▶ _Data for the task_:
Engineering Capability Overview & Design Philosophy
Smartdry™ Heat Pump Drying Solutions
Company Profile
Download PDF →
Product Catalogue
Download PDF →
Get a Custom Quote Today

▶ _Your objective_: Output every entry word for word.

▶ _Solution to this problem_:
Engineering Capability Overview & Design Philosophy
Smartdry™ Heat Pump Drying Solutions
Company Profile
Download PDF →
Product Catalogue
Download PDF →
Get a Custom Quote Today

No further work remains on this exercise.